Please restate each line of the data below exactly. Omit all images.

● TASK INPUTS:
*** Block opens ***
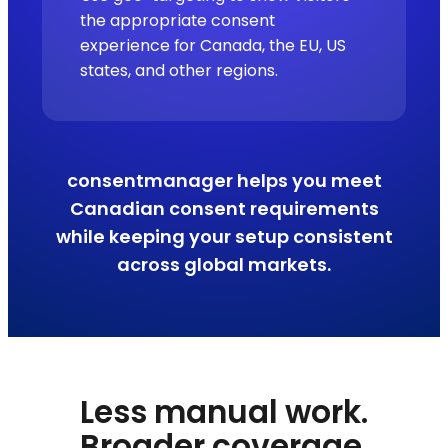
the appropriate consent
experience for Canada, the EU, US
states, and other regions.
consentmanager helps you meet
Canadian consent requirements
while keeping your setup consistent
across global markets.
Less manual work.
Broader coverage.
*** Block closes ***
● ANSWER TO THE PROBLEM:
the appropriate consent
experience for Canada, the EU, US
states, and other regions.
consentmanager helps you meet
Canadian consent requirements
while keeping your setup consistent
across global markets.
Less manual work.
Broader coverage.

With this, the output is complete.